" Tips on the right parenting method "
Parents have to teach their children many things before they gradually become young adults. Learning to share is also part of this and is a very important part of a child's social-emotional development. This task is particularly challenging for young children. But with a lot of patience, love, consistency and helpful advice, this time will pass sooner or later.
The child in its own world
Until children are three years old on average, they go through numerous spurts and leaps in their development at a rapid pace. This also includes the discovery of their own ego and the will that goes with it. This means that their own personality is directly linked to the objects in their possession. The loss of a toy can therefore quickly mean a loss of personality. The little one cannot yet understand that giving or sharing is something positive and can also bring joy. First and foremost, learning to share means giving up things that belong to them and that are no longer available for their own unrestricted use. The best way for parents and caregivers to help is not to force their offspring to do anything and to show patience and understanding for the situation. After all, it is actually a step forward when children realize that they own things and that they can go away. To avoid provoking fear of loss, it is also important that the little one wants to give things away of their own accord and acts voluntarily.
Children playing and sharing with each other
Do children need to learn to share?
There are now many studies on this topic, including whether and when children can learn to share. But the real question is whether our children need to learn it at all. Many parents believe that their children should be brought up to be social and empathetic. This includes being open to other children and new situations and also voluntarily giving away toys. However, it is particularly upsetting for the little ones when their favorite toy or the best book suddenly has to change hands temporarily. For siblings at home, the child who is to give toys to a sibling can be asked which toys they are willing to give away. They will often opt for things that belong to them but are not so popular at the moment. They will be happy to do so, especially on their own initiative, toys with the sibling or give it to them. Limits should be set here to ensure that sharing toys is not compulsory and that it is respected if they do not want to share. After all, we adults don't want our property to be controlled by someone else either. Therefore, this should not be expected of our own offspring either.
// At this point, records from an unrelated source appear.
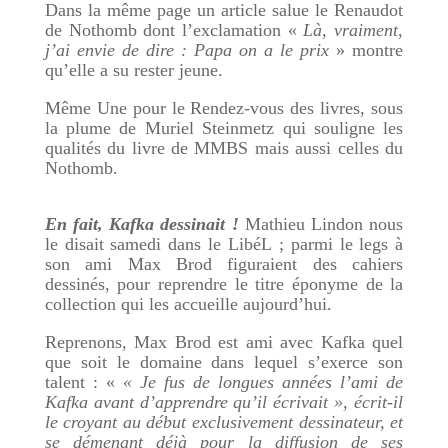
Dans la même page un article salue le Renaudot
de Nothomb dont l’exclamation «
Là, vraiment,
j’ai envie de dire : Papa on a le prix
» montre
qu’elle a su rester jeune.
Même Une pour le Rendez-vous des livres, sous
la plume de Muriel Steinmetz qui souligne les
qualités du livre de MMBS mais aussi celles du
Nothomb.
En fait, Kafka dessinait !
Mathieu Lindon nous
le disait samedi dans le LibéL ; parmi le legs à
son ami Max Brod figuraient des cahiers
dessinés, pour reprendre le titre éponyme de la
collection qui les accueille aujourd’hui.
Reprenons, Max Brod est ami avec Kafka quel
que soit le domaine dans lequel s’exerce son
talent : «
« Je fus de longues années l’ami de
Kafka avant d’apprendre qu’il écrivait », écrit-il
le croyant au début exclusivement dessinateur, et
se démenant déjà pour la diffusion de ses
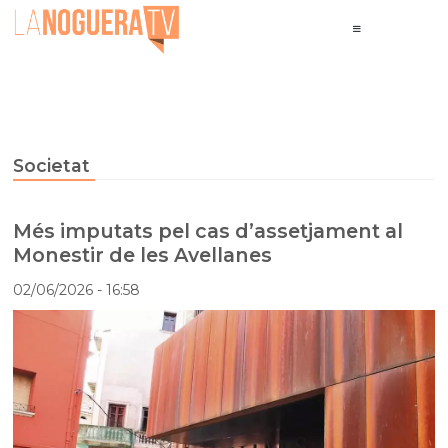
Societat
Més imputats pel cas d’assetjament al
Monestir de les Avellanes
02/06/2026
- 16:58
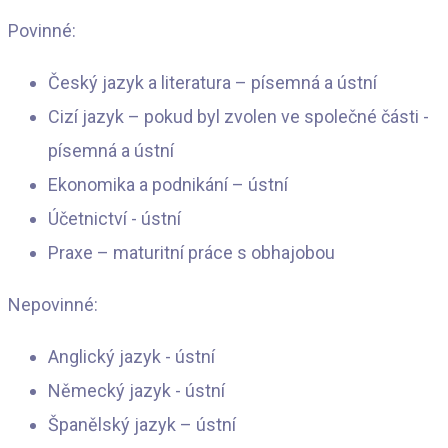
Povinné:
Český jazyk a literatura – písemná a ústní
Cizí jazyk – pokud byl zvolen ve společné části -
písemná a ústní
Ekonomika a podnikání – ústní
Účetnictví - ústní
Praxe – maturitní práce s obhajobou
Nepovinné:
Anglický jazyk - ústní
Německý jazyk - ústní
Španělský jazyk – ústní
Children fighting over a toy
Reward is not the key to success
Of course, parents can use motivation and positive reinforcement to accompany new situations in the child's everyday life. However, as soon as rewards are used in any form, it is very difficult to stop the desire for them at a later point in time. If the reward does not materialize later or is delayed, the willingness to share quickly disappears again. This is therefore not a method that promises long-term success. It is better if the little ones realize that their patronizing behaviour has a positive effect on the other person. As this is a long learning process, no great success should be expected in the short term. Constant motivation and praise are a very good way of talking to your offspring. This makes the little ones proud and gives them an additional reason to continue thinking about their behavior and repeat it.
Rewarding or scolding is the wrong approach
Be a role model yourself
Learning often takes place through imitation of the immediate environment. First and foremost, these are the parents and close caregivers. In parenting, it is very difficult to expect something from your offspring and to teach them rules that you yourself do not exemplify and actively implement. This can also be applied to the topic of sharing. If dad is not prepared to give his son his food, he will not come up with the idea of giving his own dish to someone else. He simply won't see the need to do so and may even develop a kind of food envy towards other children. So here too, as in all matters of parenting, it is important to be as authentic as possible and actively model the desired behavior.
Parents must be a role model
Games on the subject of "sharing"
If two children argue because they want a certain toy at the same time, various games can help to improve mutual understanding. For example, if you are in a playgroup or occasionally meet up with several mothers, you can take a plate of cookies or fruit and a color cube with you next time. If a predetermined number or color is rolled, a child can take a cookie or piece of fruit and choose another participant to share it with. This is particularly fun if the adults encourage them to do it with someone they don't usually play with. Or a girl has to team up with a boy if that works for the group. Children can easily learn through these and other games. And it's fun and voluntary, because it's simply part of the game.